Give an exact copy of the data that follows.
LISTED ENTRIES below:
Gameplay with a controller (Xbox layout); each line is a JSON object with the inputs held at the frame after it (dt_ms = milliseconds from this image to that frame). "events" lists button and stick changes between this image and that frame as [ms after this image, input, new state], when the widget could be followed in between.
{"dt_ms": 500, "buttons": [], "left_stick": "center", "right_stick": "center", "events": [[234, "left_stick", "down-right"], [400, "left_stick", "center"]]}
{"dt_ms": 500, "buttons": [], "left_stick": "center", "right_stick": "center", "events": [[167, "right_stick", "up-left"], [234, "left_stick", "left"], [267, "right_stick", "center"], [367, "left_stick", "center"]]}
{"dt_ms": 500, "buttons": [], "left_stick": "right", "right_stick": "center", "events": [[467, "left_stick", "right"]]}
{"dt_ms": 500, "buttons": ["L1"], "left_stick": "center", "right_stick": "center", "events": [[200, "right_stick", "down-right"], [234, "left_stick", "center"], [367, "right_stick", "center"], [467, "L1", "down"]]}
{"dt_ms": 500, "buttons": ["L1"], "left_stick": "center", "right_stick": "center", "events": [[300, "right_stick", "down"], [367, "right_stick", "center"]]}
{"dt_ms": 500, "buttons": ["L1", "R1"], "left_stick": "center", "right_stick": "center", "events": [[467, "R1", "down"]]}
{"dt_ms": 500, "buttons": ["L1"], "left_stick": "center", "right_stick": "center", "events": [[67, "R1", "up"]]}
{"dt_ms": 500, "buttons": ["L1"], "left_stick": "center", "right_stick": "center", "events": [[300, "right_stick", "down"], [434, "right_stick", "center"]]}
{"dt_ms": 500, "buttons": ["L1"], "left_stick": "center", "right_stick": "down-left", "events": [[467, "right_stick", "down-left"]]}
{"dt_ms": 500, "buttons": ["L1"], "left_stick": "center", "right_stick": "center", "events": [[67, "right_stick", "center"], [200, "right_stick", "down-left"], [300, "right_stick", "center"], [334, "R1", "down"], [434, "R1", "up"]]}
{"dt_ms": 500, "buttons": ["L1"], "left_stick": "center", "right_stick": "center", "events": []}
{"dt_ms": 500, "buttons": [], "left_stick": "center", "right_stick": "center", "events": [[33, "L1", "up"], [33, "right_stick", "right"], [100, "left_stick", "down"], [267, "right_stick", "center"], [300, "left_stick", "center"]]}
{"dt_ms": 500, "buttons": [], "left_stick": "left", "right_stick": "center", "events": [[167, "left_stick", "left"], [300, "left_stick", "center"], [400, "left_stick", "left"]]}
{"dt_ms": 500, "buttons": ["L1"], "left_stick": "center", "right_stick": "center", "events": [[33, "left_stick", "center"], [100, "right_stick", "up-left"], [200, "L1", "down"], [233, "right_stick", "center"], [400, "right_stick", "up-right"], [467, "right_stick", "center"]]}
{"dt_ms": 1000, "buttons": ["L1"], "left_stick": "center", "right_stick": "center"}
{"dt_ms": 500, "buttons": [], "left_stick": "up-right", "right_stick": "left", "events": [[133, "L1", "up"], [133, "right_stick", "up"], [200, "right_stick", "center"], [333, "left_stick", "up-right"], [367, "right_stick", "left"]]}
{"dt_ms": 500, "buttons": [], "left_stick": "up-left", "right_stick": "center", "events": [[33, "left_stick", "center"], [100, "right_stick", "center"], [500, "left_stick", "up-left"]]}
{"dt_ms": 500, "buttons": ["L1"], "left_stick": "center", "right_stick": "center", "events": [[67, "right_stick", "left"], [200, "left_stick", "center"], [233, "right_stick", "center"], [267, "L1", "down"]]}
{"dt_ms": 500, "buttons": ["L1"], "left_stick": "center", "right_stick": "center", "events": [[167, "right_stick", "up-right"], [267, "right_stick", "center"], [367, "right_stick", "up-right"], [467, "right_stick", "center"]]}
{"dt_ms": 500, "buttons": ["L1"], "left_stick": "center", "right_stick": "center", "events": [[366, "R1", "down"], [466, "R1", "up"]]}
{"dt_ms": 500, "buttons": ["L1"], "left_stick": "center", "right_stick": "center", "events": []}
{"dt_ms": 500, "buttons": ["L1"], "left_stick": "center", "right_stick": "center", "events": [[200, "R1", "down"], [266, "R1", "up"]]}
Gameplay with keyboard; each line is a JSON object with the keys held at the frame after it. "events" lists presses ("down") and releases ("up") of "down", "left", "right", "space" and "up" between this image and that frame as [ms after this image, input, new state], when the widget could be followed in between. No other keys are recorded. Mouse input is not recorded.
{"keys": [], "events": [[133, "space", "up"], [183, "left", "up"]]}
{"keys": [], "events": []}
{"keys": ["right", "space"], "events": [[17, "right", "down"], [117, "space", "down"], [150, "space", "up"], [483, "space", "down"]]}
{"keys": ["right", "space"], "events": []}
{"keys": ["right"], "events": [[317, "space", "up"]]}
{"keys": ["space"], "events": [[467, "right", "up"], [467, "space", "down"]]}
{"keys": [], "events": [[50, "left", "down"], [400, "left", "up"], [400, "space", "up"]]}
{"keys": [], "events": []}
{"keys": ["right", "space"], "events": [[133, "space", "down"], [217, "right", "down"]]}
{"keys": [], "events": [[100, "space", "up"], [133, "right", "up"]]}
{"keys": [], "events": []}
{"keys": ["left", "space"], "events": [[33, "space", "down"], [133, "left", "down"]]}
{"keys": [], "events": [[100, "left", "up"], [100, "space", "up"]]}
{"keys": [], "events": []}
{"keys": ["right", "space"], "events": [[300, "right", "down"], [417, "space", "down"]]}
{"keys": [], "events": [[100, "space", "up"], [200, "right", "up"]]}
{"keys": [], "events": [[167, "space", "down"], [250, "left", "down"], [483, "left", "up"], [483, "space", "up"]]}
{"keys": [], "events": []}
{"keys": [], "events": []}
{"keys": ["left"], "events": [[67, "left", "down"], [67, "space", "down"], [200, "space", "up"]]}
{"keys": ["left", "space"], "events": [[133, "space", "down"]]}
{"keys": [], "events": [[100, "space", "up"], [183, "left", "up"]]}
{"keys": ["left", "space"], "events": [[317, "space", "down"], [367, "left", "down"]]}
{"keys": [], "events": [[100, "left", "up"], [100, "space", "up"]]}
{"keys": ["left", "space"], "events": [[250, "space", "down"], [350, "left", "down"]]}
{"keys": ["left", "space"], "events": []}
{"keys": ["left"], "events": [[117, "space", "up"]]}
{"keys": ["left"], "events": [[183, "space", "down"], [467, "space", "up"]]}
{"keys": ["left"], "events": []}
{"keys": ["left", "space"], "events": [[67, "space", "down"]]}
End of LISTED ENTRIES.
RESPONSE TO THE TASK:
Gameplay with a controller (Xbox layout); each line is a JSON object with the inputs held at the frame after it (dt_ms = milliseconds from this image to that frame). "events" lists button and stick changes between this image and that frame as [ms after this image, input, new state], when the widget could be followed in between.
{"dt_ms": 500, "buttons": [], "left_stick": "center", "right_stick": "center", "events": [[234, "left_stick", "down-right"], [400, "left_stick", "center"]]}
{"dt_ms": 500, "buttons": [], "left_stick": "center", "right_stick": "center", "events": [[167, "right_stick", "up-left"], [234, "left_stick", "left"], [267, "right_stick", "center"], [367, "left_stick", "center"]]}
{"dt_ms": 500, "buttons": [], "left_stick": "right", "right_stick": "center", "events": [[467, "left_stick", "right"]]}
{"dt_ms": 500, "buttons": ["L1"], "left_stick": "center", "right_stick": "center", "events": [[200, "right_stick", "down-right"], [234, "left_stick", "center"], [367, "right_stick", "center"], [467, "L1", "down"]]}
{"dt_ms": 500, "buttons": ["L1"], "left_stick": "center", "right_stick": "center", "events": [[300, "right_stick", "down"], [367, "right_stick", "center"]]}
{"dt_ms": 500, "buttons": ["L1", "R1"], "left_stick": "center", "right_stick": "center", "events": [[467, "R1", "down"]]}
{"dt_ms": 500, "buttons": ["L1"], "left_stick": "center", "right_stick": "center", "events": [[67, "R1", "up"]]}
{"dt_ms": 500, "buttons": ["L1"], "left_stick": "center", "right_stick": "center", "events": [[300, "right_stick", "down"], [434, "right_stick", "center"]]}
{"dt_ms": 500, "buttons": ["L1"], "left_stick": "center", "right_stick": "down-left", "events": [[467, "right_stick", "down-left"]]}
{"dt_ms": 500, "buttons": ["L1"], "left_stick": "center", "right_stick": "center", "events": [[67, "right_stick", "center"], [200, "right_stick", "down-left"], [300, "right_stick", "center"], [334, "R1", "down"], [434, "R1", "up"]]}
{"dt_ms": 500, "buttons": ["L1"], "left_stick": "center", "right_stick": "center", "events": []}
{"dt_ms": 500, "buttons": [], "left_stick": "center", "right_stick": "center", "events": [[33, "L1", "up"], [33, "right_stick", "right"], [100, "left_stick", "down"], [267, "right_stick", "center"], [300, "left_stick", "center"]]}
{"dt_ms": 500, "buttons": [], "left_stick": "left", "right_stick": "center", "events": [[167, "left_stick", "left"], [300, "left_stick", "center"], [400, "left_stick", "left"]]}
{"dt_ms": 500, "buttons": ["L1"], "left_stick": "center", "right_stick": "center", "events": [[33, "left_stick", "center"], [100, "right_stick", "up-left"], [200, "L1", "down"], [233, "right_stick", "center"], [400, "right_stick", "up-right"], [467, "right_stick", "center"]]}
{"dt_ms": 1000, "buttons": ["L1"], "left_stick": "center", "right_stick": "center"}
{"dt_ms": 500, "buttons": [], "left_stick": "up-right", "right_stick": "left", "events": [[133, "L1", "up"], [133, "right_stick", "up"], [200, "right_stick", "center"], [333, "left_stick", "up-right"], [367, "right_stick", "left"]]}
{"dt_ms": 500, "buttons": [], "left_stick": "up-left", "right_stick": "center", "events": [[33, "left_stick", "center"], [100, "right_stick", "center"], [500, "left_stick", "up-left"]]}
{"dt_ms": 500, "buttons": ["L1"], "left_stick": "center", "right_stick": "center", "events": [[67, "right_stick", "left"], [200, "left_stick", "center"], [233, "right_stick", "center"], [267, "L1", "down"]]}
{"dt_ms": 500, "buttons": ["L1"], "left_stick": "center", "right_stick": "center", "events": [[167, "right_stick", "up-right"], [267, "right_stick", "center"], [367, "right_stick", "up-right"], [467, "right_stick", "center"]]}
{"dt_ms": 500, "buttons": ["L1"], "left_stick": "center", "right_stick": "center", "events": [[366, "R1", "down"], [466, "R1", "up"]]}
{"dt_ms": 500, "buttons": ["L1"], "left_stick": "center", "right_stick": "center", "events": []}
{"dt_ms": 500, "buttons": ["L1"], "left_stick": "center", "right_stick": "center", "events": [[200, "R1", "down"], [266, "R1", "up"]]}
Gameplay with keyboard; each line is a JSON object with the keys held at the frame after it. "events" lists presses ("down") and releases ("up") of "down", "left", "right", "space" and "up" between this image and that frame as [ms after this image, input, new state], when the widget could be followed in between. No other keys are recorded. Mouse input is not recorded.
{"keys": [], "events": [[133, "space", "up"], [183, "left", "up"]]}
{"keys": [], "events": []}
{"keys": ["right", "space"], "events": [[17, "right", "down"], [117, "space", "down"], [150, "space", "up"], [483, "space", "down"]]}
{"keys": ["right", "space"], "events": []}
{"keys": ["right"], "events": [[317, "space", "up"]]}
{"keys": ["space"], "events": [[467, "right", "up"], [467, "space", "down"]]}
{"keys": [], "events": [[50, "left", "down"], [400, "left", "up"], [400, "space", "up"]]}
{"keys": [], "events": []}
{"keys": ["right", "space"], "events": [[133, "space", "down"], [217, "right", "down"]]}
{"keys": [], "events": [[100, "space", "up"], [133, "right", "up"]]}
{"keys": [], "events": []}
{"keys": ["left", "space"], "events": [[33, "space", "down"], [133, "left", "down"]]}
{"keys": [], "events": [[100, "left", "up"], [100, "space", "up"]]}
{"keys": [], "events": []}
{"keys": ["right", "space"], "events": [[300, "right", "down"], [417, "space", "down"]]}
{"keys": [], "events": [[100, "space", "up"], [200, "right", "up"]]}
{"keys": [], "events": [[167, "space", "down"], [250, "left", "down"], [483, "left", "up"], [483, "space", "up"]]}
{"keys": [], "events": []}
{"keys": [], "events": []}
{"keys": ["left"], "events": [[67, "left", "down"], [67, "space", "down"], [200, "space", "up"]]}
{"keys": ["left", "space"], "events": [[133, "space", "down"]]}
{"keys": [], "events": [[100, "space", "up"], [183, "left", "up"]]}
{"keys": ["left", "space"], "events": [[317, "space", "down"], [367, "left", "down"]]}
{"keys": [], "events": [[100, "left", "up"], [100, "space", "up"]]}
{"keys": ["left", "space"], "events": [[250, "space", "down"], [350, "left", "down"]]}
{"keys": ["left", "space"], "events": []}
{"keys": ["left"], "events": [[117, "space", "up"]]}
{"keys": ["left"], "events": [[183, "space", "down"], [467, "space", "up"]]}
{"keys": ["left"], "events": []}
{"keys": ["left", "space"], "events": [[67, "space", "down"]]}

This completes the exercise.